ZooKeeper Health Check Indicators

Average ZooKeeper Request Processing Latency

Indicator: Average ZooKeeper Service Request Processing Latency

Description: This indicator is used to check the average delay for the ZooKeeper service to process requests. If the average delay is greater than 300 ms, the ZooKeeper service is unhealthy.

Recovery Guide: If the indicator is abnormal, check whether the network speed of the cluster is normal and whether the memory or CPU usage is too high.

ZooKeeper Connections Usage

Indicator: ZooKeeper Connections Usage

Description: This indicator is used to check whether the ZooKeeper memory usage exceeds 80%. If the disk usage exceeds the threshold, the system is unhealthy.

Recovery Guide: If the indicator is abnormal, you are advised to increase the memory available for the ZooKeeper service. The method of increasing the memory is as follows: Increase the value of -Xmx in the GC_OPTS configuration item in the ZooKeeper service. After the modification, restart the ZooKeeper service for the configuration to take effect.

Service Health Status

Indicator: Service Status

Description: This indicator is used to check whether ZooKeeper service status is normal. If the status is abnormal, the service is unhealthy.

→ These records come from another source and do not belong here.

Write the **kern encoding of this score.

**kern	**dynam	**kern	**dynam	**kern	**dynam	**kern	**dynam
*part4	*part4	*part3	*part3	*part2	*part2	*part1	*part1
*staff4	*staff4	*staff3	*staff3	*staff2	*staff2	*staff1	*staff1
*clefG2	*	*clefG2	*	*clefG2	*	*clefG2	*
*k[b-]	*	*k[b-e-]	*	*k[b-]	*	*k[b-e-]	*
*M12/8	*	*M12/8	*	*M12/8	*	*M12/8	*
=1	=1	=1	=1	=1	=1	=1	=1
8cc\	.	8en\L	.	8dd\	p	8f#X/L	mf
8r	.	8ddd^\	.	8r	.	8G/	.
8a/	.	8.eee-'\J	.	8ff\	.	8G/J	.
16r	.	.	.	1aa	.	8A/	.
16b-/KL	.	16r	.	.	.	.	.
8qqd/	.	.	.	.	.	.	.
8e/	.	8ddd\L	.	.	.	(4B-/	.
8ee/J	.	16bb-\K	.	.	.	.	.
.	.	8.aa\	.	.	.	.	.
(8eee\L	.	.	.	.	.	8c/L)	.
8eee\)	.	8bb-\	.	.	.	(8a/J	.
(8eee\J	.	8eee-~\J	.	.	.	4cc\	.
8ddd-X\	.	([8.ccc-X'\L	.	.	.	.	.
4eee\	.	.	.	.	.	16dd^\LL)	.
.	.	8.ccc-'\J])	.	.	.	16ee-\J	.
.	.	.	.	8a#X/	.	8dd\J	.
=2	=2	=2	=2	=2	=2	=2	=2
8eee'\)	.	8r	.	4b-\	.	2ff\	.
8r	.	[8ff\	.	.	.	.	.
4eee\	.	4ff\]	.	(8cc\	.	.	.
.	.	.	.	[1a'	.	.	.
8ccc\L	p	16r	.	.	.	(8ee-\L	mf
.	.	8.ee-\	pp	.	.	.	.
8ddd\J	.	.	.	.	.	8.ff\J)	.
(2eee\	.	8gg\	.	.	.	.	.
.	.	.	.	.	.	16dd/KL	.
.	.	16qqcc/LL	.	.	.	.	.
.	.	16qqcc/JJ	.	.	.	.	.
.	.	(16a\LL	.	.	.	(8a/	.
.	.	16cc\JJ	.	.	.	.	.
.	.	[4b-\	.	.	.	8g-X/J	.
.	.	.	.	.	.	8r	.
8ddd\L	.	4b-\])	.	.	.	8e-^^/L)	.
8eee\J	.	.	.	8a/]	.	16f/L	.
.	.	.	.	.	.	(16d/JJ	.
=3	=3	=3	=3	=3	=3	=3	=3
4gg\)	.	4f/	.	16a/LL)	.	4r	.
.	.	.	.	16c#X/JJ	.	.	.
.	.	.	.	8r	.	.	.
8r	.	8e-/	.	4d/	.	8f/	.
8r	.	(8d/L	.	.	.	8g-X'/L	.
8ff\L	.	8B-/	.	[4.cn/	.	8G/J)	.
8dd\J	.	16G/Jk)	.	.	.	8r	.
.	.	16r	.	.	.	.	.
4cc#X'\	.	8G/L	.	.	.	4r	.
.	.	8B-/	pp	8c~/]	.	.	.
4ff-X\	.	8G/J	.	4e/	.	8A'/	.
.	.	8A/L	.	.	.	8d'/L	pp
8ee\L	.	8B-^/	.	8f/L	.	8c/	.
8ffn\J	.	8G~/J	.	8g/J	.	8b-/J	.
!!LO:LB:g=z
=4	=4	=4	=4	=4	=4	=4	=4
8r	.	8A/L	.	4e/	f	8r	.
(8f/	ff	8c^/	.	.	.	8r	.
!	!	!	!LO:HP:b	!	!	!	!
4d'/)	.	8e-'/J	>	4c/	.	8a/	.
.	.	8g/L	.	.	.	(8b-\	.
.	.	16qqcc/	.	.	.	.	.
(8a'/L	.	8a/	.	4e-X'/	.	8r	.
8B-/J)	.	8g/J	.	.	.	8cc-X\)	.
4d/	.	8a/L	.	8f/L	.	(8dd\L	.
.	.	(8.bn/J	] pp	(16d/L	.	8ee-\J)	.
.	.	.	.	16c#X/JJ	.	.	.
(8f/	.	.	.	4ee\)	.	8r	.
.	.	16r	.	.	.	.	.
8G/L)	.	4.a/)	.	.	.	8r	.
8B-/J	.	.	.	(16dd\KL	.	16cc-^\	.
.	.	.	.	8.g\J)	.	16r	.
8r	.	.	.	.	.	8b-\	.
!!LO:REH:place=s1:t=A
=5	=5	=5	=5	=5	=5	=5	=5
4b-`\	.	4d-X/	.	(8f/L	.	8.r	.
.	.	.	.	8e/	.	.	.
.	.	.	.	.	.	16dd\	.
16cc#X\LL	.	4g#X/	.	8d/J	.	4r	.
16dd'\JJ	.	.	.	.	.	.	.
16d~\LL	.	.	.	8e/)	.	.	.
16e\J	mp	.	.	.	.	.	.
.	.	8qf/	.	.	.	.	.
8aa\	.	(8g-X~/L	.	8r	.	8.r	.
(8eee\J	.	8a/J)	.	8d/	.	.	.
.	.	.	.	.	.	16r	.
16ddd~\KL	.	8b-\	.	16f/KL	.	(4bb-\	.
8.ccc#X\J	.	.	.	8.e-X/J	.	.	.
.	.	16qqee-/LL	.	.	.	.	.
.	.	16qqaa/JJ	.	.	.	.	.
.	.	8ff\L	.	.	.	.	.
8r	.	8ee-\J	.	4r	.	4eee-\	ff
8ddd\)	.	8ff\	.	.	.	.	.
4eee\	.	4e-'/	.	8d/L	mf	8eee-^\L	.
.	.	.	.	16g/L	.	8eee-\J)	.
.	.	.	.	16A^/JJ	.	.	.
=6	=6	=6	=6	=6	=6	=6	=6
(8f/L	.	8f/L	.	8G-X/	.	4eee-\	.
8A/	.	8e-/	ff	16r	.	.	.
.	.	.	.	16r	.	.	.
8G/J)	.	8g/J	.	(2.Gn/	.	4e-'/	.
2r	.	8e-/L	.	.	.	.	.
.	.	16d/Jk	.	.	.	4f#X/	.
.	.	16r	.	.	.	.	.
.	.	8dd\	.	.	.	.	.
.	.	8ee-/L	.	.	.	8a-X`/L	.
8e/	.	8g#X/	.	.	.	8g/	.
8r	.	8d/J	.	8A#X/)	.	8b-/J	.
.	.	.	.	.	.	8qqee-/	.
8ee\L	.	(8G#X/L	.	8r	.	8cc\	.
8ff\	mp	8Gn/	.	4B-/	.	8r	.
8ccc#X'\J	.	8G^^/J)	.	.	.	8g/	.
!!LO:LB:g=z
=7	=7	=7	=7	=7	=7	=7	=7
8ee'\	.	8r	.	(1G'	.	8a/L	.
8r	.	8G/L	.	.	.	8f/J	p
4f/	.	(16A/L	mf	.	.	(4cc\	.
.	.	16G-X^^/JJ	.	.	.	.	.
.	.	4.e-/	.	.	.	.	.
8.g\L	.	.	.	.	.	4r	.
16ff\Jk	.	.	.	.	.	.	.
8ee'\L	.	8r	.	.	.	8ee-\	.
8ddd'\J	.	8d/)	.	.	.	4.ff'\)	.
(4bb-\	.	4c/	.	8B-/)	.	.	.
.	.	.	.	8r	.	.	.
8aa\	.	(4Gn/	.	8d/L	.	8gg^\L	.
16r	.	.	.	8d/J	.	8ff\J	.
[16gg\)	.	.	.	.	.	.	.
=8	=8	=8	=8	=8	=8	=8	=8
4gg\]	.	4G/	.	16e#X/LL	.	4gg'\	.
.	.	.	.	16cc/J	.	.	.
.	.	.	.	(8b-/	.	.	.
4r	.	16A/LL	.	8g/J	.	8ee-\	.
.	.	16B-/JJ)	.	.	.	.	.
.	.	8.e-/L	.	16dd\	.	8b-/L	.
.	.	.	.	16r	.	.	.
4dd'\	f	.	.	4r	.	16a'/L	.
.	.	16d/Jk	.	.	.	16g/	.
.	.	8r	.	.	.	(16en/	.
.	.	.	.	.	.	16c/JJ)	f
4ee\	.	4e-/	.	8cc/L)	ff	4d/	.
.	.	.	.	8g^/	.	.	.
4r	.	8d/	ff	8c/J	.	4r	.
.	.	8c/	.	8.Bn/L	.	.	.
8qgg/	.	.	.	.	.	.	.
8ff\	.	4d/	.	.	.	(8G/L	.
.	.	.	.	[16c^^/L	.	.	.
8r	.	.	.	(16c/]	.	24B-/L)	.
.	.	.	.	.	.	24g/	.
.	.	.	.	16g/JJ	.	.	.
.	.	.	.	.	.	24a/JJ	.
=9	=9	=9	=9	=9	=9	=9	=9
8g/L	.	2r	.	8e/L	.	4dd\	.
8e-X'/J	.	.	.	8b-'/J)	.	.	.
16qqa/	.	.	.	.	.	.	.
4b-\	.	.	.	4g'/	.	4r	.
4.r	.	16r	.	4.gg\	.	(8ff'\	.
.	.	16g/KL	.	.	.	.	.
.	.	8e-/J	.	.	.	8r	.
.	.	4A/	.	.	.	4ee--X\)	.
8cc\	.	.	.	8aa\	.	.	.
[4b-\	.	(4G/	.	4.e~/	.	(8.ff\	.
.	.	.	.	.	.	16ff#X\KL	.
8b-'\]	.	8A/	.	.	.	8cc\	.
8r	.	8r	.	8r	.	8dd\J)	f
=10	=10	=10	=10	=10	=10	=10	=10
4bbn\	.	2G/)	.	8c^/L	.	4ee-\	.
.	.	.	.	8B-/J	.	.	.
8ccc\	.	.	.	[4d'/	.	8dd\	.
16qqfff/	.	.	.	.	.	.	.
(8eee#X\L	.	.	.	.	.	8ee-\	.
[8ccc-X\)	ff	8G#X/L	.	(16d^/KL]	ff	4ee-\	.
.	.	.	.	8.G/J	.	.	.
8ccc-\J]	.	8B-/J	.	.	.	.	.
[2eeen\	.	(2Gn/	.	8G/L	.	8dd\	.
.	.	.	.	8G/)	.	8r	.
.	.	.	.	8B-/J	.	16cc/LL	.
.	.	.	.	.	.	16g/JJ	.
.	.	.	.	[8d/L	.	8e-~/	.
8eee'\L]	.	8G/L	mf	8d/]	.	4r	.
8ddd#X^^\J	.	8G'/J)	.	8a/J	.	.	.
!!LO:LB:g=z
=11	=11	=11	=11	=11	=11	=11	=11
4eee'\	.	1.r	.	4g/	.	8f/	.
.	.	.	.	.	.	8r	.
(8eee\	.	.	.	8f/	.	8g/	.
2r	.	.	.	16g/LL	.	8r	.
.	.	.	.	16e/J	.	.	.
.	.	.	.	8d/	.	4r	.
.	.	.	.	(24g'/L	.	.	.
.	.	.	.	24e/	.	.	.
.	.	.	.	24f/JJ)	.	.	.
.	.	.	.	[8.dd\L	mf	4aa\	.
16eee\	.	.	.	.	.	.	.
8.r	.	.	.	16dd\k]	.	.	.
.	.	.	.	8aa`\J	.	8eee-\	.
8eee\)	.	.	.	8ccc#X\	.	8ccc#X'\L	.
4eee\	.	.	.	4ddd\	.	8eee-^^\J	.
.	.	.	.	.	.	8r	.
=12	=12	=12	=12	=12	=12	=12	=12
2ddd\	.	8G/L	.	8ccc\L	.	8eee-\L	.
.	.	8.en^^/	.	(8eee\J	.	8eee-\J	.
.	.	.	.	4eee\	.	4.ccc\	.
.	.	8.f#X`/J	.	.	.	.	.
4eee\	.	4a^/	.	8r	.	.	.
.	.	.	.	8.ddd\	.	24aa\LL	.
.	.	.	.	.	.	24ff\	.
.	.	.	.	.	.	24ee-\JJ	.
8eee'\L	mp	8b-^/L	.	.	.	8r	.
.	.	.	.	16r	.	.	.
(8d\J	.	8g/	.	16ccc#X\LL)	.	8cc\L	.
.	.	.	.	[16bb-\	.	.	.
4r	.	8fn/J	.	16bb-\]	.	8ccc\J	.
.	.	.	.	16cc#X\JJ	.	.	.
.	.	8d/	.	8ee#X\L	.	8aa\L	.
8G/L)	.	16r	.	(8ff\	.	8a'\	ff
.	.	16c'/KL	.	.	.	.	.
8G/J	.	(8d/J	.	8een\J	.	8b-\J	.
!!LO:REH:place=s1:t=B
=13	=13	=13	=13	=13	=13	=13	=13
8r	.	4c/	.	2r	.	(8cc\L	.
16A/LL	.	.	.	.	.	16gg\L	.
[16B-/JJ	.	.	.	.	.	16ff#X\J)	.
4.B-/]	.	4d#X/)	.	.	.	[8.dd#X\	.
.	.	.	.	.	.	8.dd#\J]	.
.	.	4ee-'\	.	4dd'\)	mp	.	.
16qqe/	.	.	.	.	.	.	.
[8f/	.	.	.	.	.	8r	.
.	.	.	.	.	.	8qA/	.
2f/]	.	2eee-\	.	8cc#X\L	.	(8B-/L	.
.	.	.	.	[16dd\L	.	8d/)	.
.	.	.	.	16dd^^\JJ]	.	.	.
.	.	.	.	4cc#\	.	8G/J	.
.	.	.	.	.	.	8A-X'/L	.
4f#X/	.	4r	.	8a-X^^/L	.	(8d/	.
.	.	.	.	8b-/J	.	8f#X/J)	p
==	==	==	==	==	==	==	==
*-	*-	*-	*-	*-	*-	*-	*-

Recovery Guide: If the indicator is abnormal, check whether the health status of the KrbServer and LdapServer services is faulty. If yes, rectify the fault. Log in to the ZooKeeper client, check whether the ZooKeeper data writing fails. If yes, find the failure cause based on the error message and handle the fault according to error message. Rectify the fault by following the procedure for handling ALM-13000.

Alarm Check

Indicator: Alarm Information

Description: This indicator is used to check whether alarms exist. If alarms exist, the service is unhealthy.

Recovery Guide: If this indicator is abnormal, you can rectify the fault by referring to the alarm handling guide.